FAQ Subject: Suggestions for barbecuing
I am one of those PhDs you mention that have developed so many ways to discern the character of regions and neighborhoods. One way we sociologists learned is the sociology of garbage. You can really tell a lot about people by what they throw away. Still, a better way is to study what they eat and how they prepare it. Of course, actually eating it is even better.
Enough humor. I have been a fan of barbeque for many years, although I really never quite grasped the difference between grilling and barbequing until I met you through your book. Fortunately I managed to avoid excess smoke.

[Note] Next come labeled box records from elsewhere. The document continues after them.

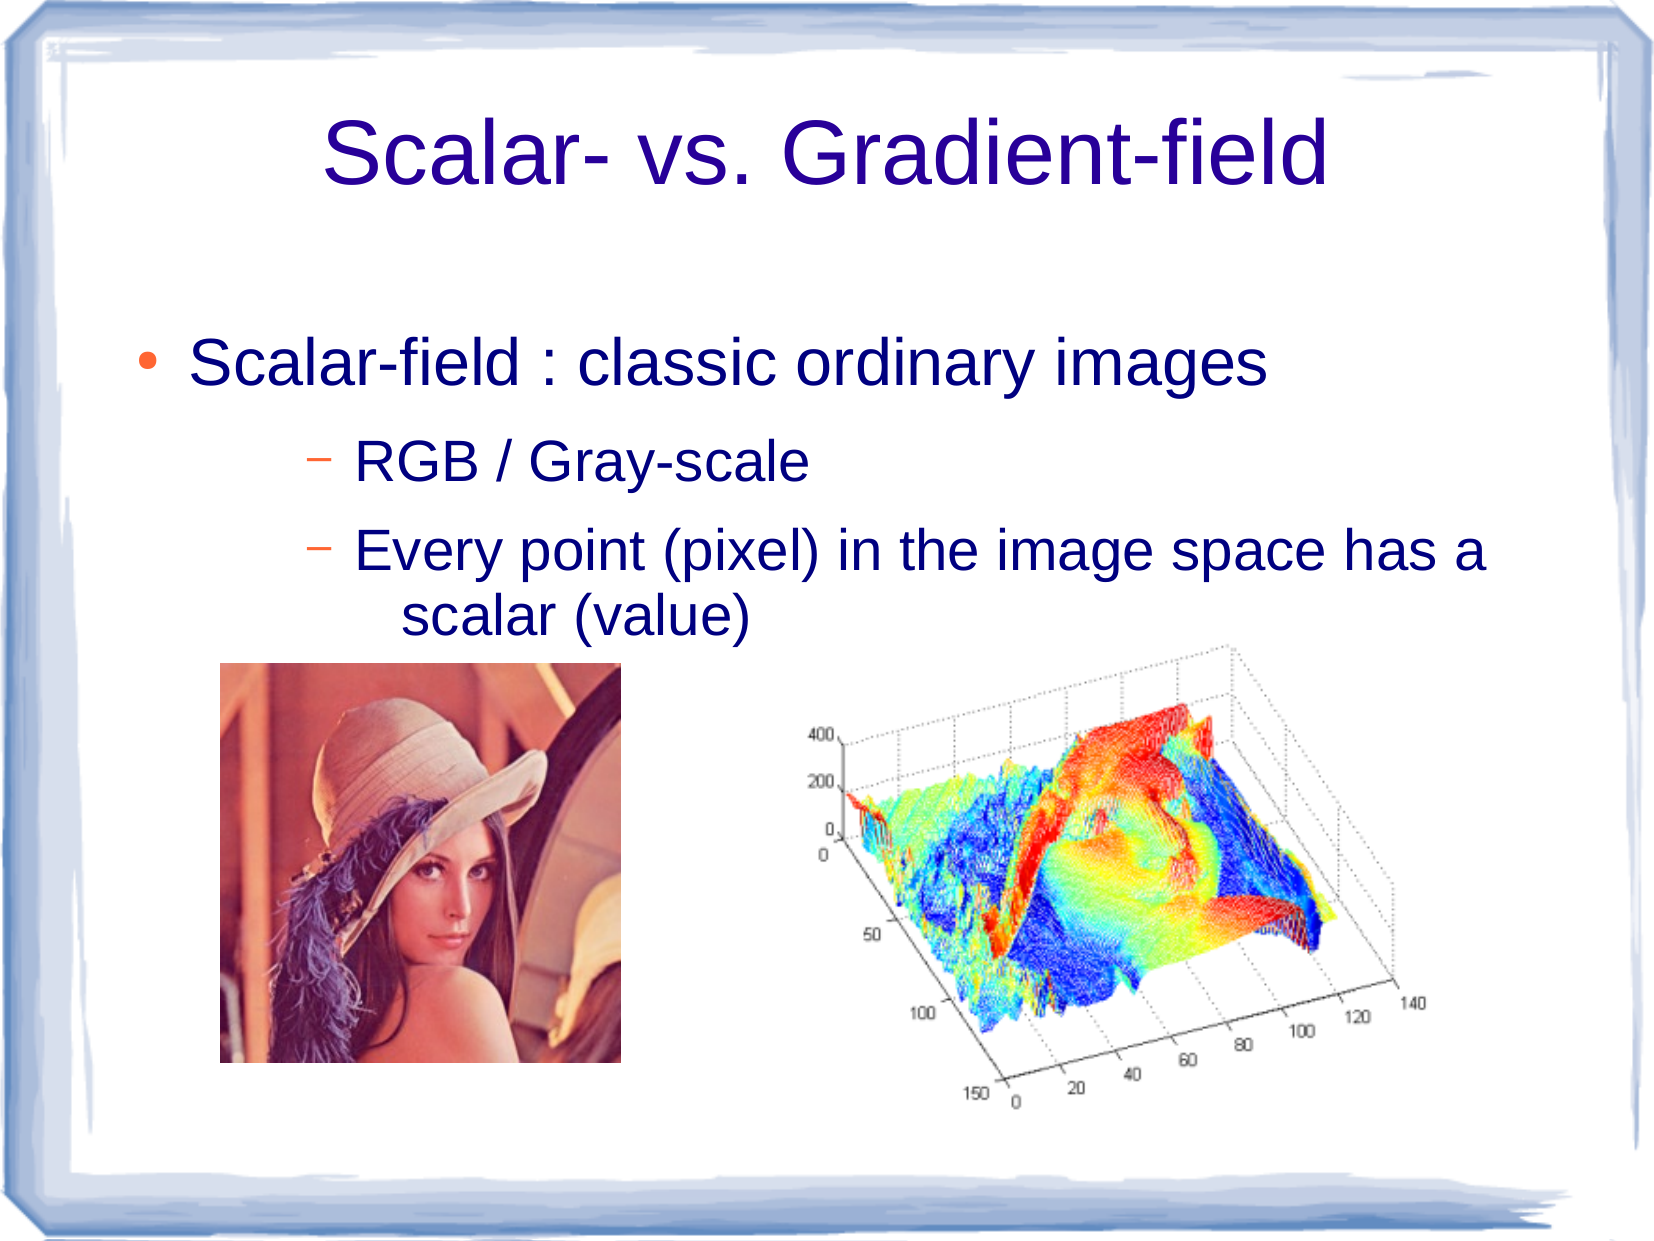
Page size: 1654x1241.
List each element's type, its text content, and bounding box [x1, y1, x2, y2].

picture [0, 0, 1654, 1241]
title Scalar- vs. Gradient-field [82, 49, 1571, 257]
list Scalar-field : classic ordinary images RGB / Gray-scale Every point (pixel) in the image space has a scalar (value) [118, 324, 1571, 1004]
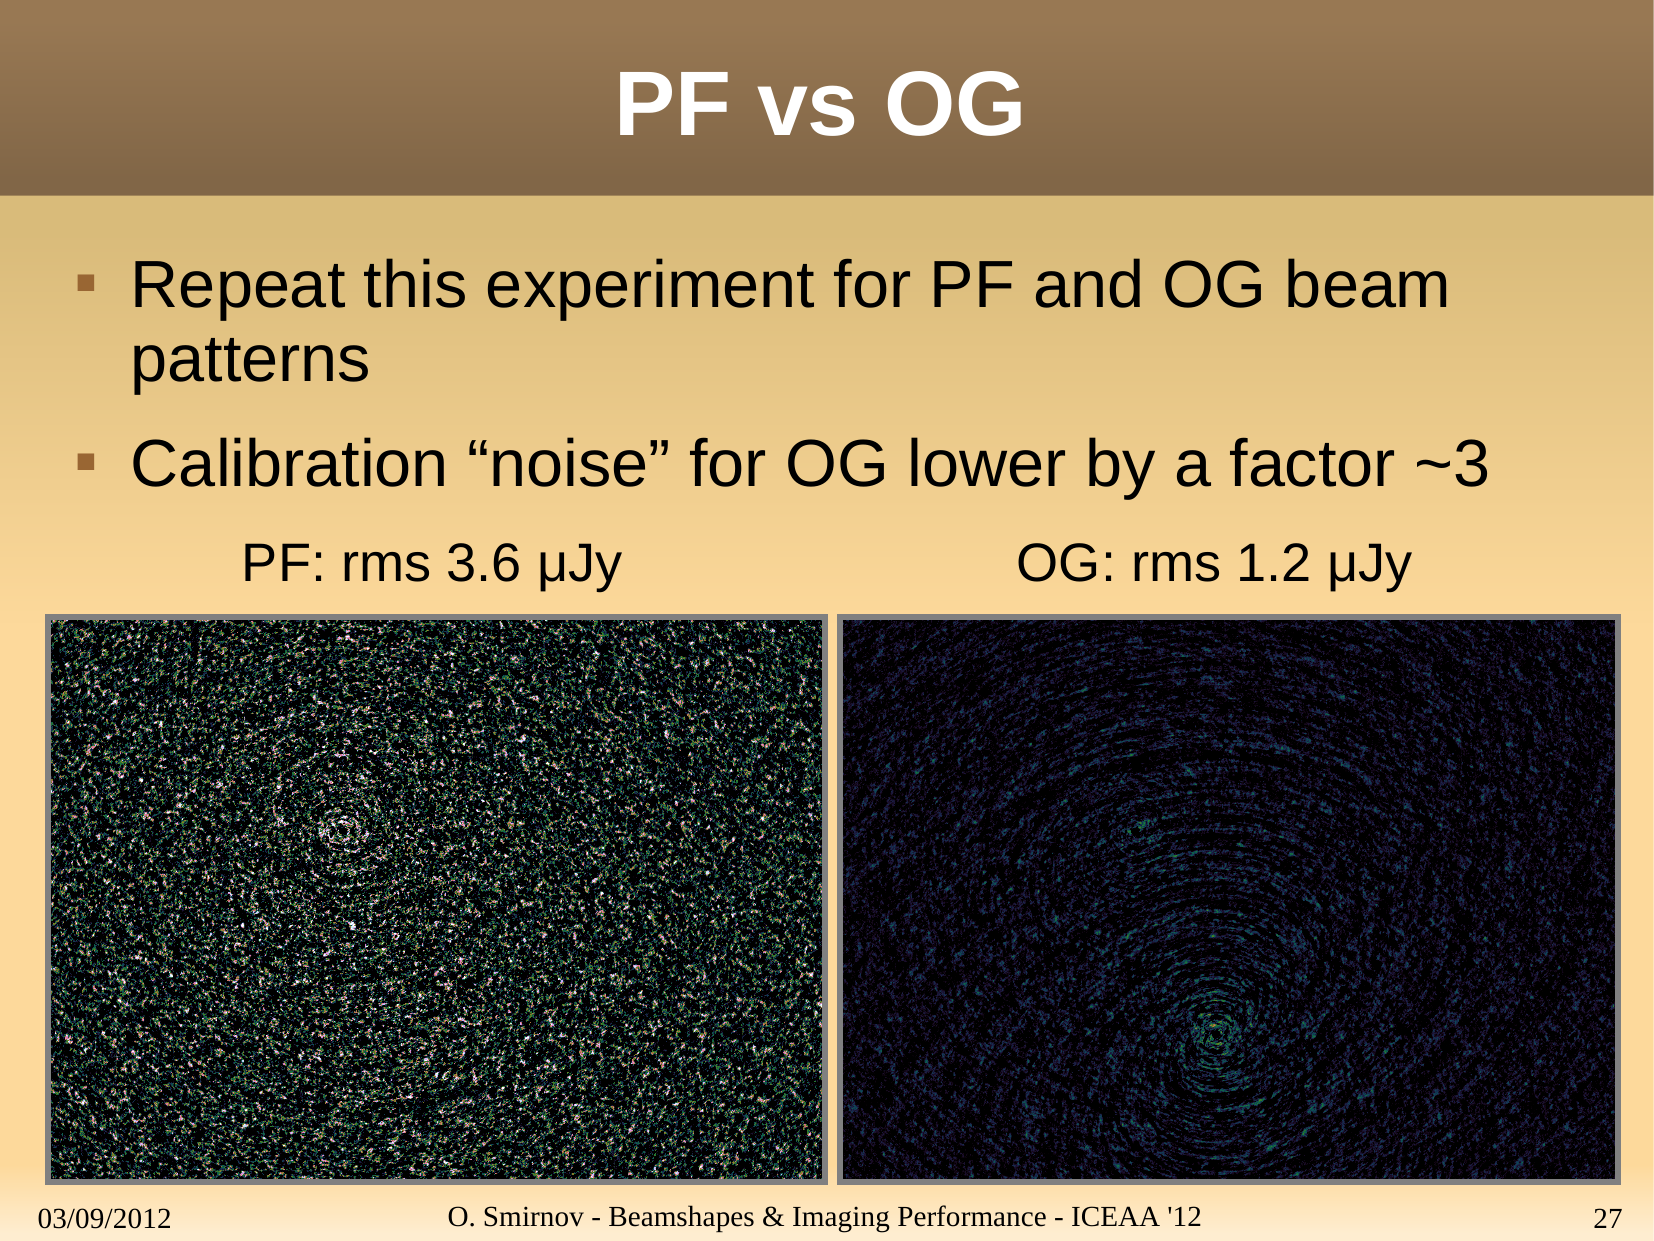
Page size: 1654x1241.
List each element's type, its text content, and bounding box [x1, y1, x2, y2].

text_box PF: rms 3.6 μJy [27, 524, 810, 601]
picture [0, 0, 1654, 1241]
title PF vs OG [76, 0, 1565, 208]
text_box OG: rms 1.2 μJy [810, 524, 1621, 601]
list Repeat this experiment for PF and OG beam patterns Calibration “noise” for OG lower by a factor ~3 [60, 601, 1549, 1066]
list Repeat this experiment for PF and OG beam patterns Calibration “noise” for OG lower by a factor ~3 [60, 246, 1549, 524]
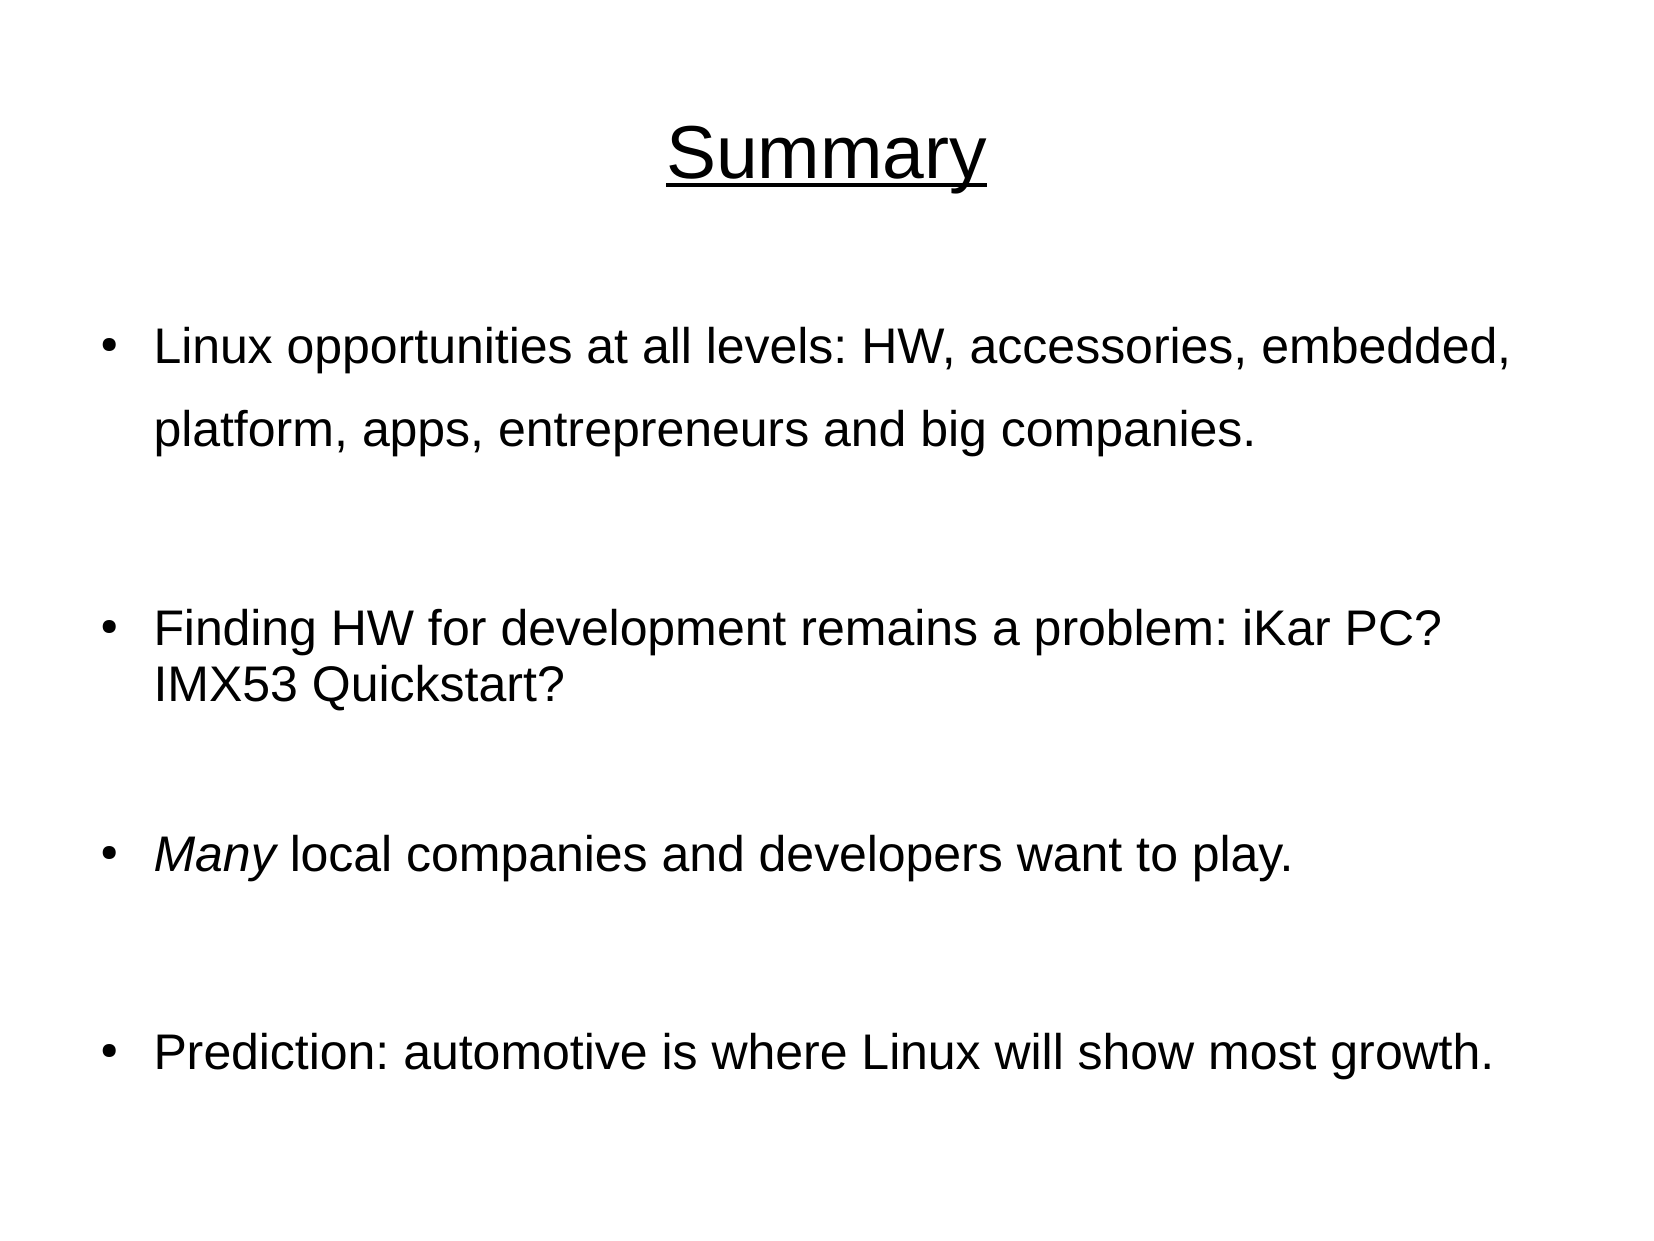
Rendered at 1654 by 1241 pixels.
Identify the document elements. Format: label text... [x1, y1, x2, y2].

list Linux opportunities at all levels: HW, accessories, embedded, platform, apps, entrepreneurs and big companies. Finding HW for development remains a problem: iKar PC? IMX53 Quickstart? Many local companies and developers want to play. Prediction: automotive is where Linux will show most growth. [82, 290, 1571, 1109]
title Summary [82, 49, 1571, 257]
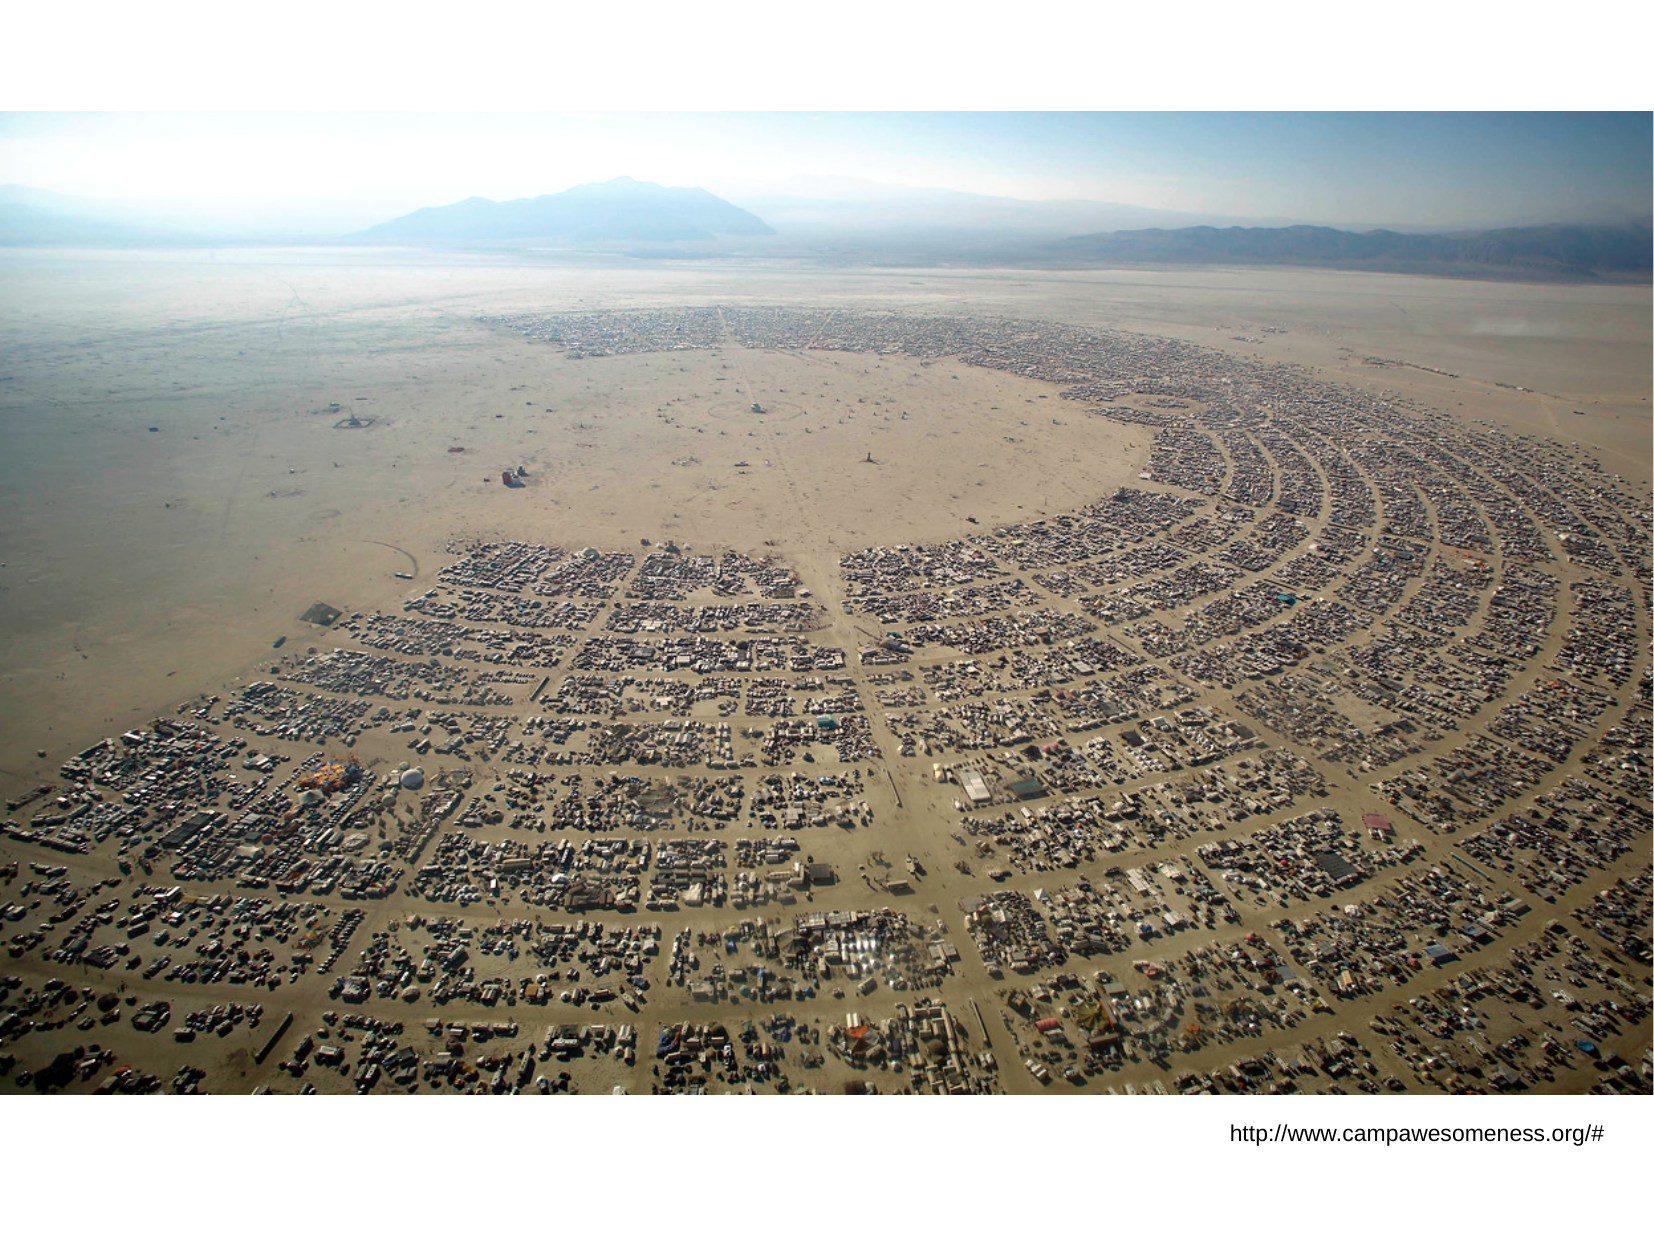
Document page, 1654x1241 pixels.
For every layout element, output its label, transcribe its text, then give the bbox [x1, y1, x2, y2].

text_box http://www.campawesomeness.org/# [1215, 1113, 1654, 1171]
picture [0, 111, 1654, 1096]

After having practiced your techniques for years now I have a couple of suggestions that you might want to put in a new addition of your book.
Number 1: fire management is the key. Approximately how much oak cord wood or whatever is required for an ordinary afternoon cooking spareribs. (Note: if you load up the sidebox of most available barbeque devices, it burns down to coals that provide the needed heat for about 15 minutes. A veteran of camp fires I never really paid much attention to how much wood is required to provide a bed of coals that will provide 200 degrees of heat for at least 12 hours--yet I have done it all my life. My guess is that something like 100 lbs of oak cord wood is required for the average grill full of spareribs--perhaps more.
Number 2: What is a practical container that average homeowners could use for burning down wood outside of the sidebox to replenish coals? Most people cannot just, you know, build a big fire in their backyard. It leaves a big mess. Most of my life I have lived places where there was always an outside fire-ring for evenings out-of-doors, but most people cannot do this. Moreover, it is nasty when you stick in the shovel for more coals and you pick up a load of grass and dirt with the coals. See what I mean?
Alternately, perhaps you should not denigrate charcoal all that much. It does provide a long lasting and constant source of heat that is convenient to use.
Another trick for those that do not have space or desire to store a cord of oak in the backyard is the 25 lb bundles of hard wood they sell at the grocery.
Just some thoughts for how to get the average reader of your book to be better at the art of barbeque.
David F. Scudder, PhD
Thanks for the kind words. I am surprised to learn that you speak Nez Perce.
Thanks for your comments. I should have had photos or drawings of a few types of burn pits/barrels. Will include in the next edition.
The amount (volume) of wood needed depends first upon the moisture content and species of tree. Weight would be greatly influenced by the moisture. But the real variable is the efficiency of the pit/cooker. In the average sidewinder the entry to the exhaust is at the top of the cooking chamber. Therefore, heat exits without contacting the meat and the majority of heat acting on the meat comes from radiation from the heated top of the pit. In a much more efficient design, the entry to the exhaust is located at or below the meat grate so that heat is convected to the meat by the heated air stream as well as radiated from the heated metal. This design requires much less fuel. Where the coal bed is directly under the meat grate is the most efficient design and the meat benefits from the drippings vaporizing and rising back to be deposited on the meat.
The Southern Foodways Alliance is dedicated to the study of the history and migration of Southern foods. We have an annual symposium at Ol' Miss every October. This year the subject was barbecue.